The Importance of Mental Contrasting: Middle school is the key age to transform pessimism into optimism but it is not enough to just teach students how to be optimistic. In contrast, students need to actively learn how to concentrate on a positive outcome while focusing on the obstacles they will need to overcome. By doing so, this creates a strong link between the future and an action plan needed to overcome the challenges most likely faced along the way.
Student Management: As educators, Tough argues that it is crucial that we look at how we approach discipline. In a school run on a compliance based system, a student’s own ability to make decisions is often suppressed. Effectively working with students requires more conversations, bigger questions, and an emphasis on really hearing and respecting student voice. Students will make mistakes and they will fail, but they need to look their choices in the eye, see where they messed up, and believe they can do better next time.
As educators, our greatest hope for all our students is that each will develop the resiliency, the grit, and the determination to overcome adversity and to find their purpose and passion in life. The reality is we know that some have a long and hard road ahead of them. With that said, I have the opportunity to see resiliency thrive on a daily basis. So many of our students, no matter where you teach, have been dealt a tough hand, yet something in them drives them forward and pushes them in a positive direction. Perhaps it is something innate inside them or perhaps, as Tough says, it is the people in their lives who have helped them up the ladder.
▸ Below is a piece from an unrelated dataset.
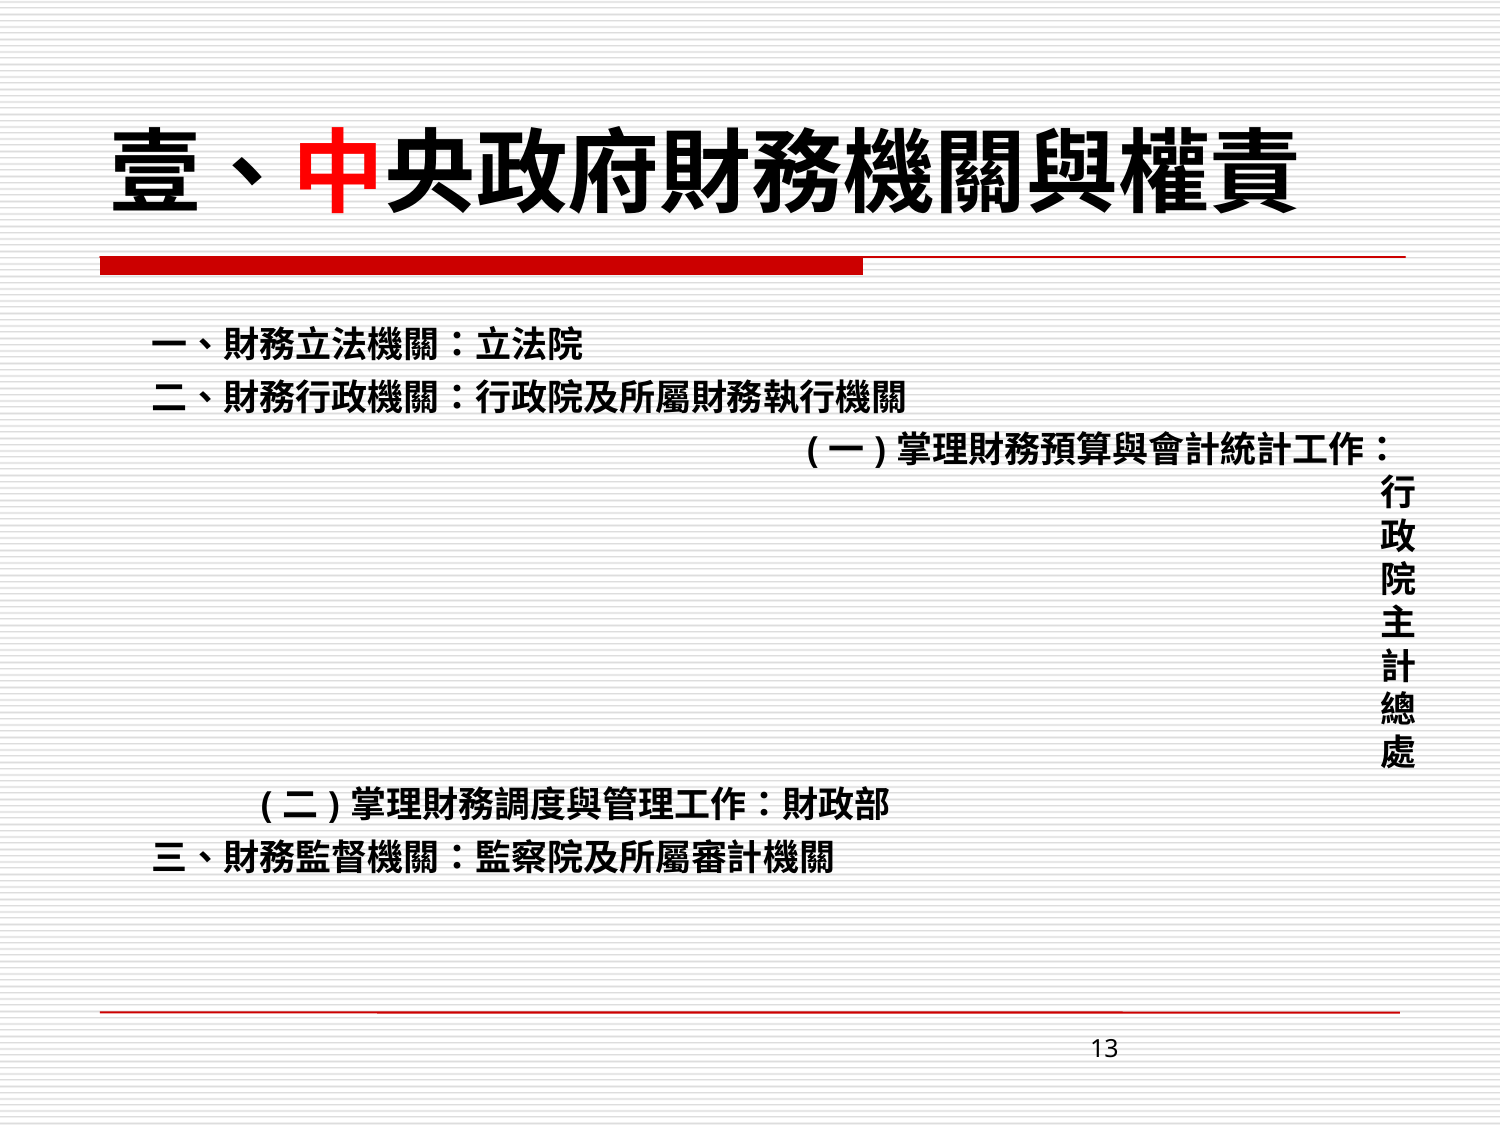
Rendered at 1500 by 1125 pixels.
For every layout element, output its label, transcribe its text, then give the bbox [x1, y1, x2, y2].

title 壹、中央政府財務機關與權責 [94, 78, 1459, 232]
text_box [1074, 1024, 1400, 1103]
list 一、財務立法機關：立法院 二、財務行政機關：行政院及所屬財務執行機關 (一)掌理財務預算與會計統計工作：行政院主計總處 (二)掌理財務調度與管理工作：財政部 三、財務監督機關：監察院及所屬審計機關 [88, 314, 1402, 988]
What I do know is that in a month new students will walk through the door and familiar faces will come back having been shaped by the summer. What I know is that we will be met with a mix of students and that, as educators, we will need to meet them all where they are at. My hope is that we can begin to look at better ways to build character and to pave a way towards a greater understanding of adversity and resiliency in the hope that more students, as Tough states, will be able to tell themselves, “I can rise above this little situation. I am okay. Tomorrow is a new day.”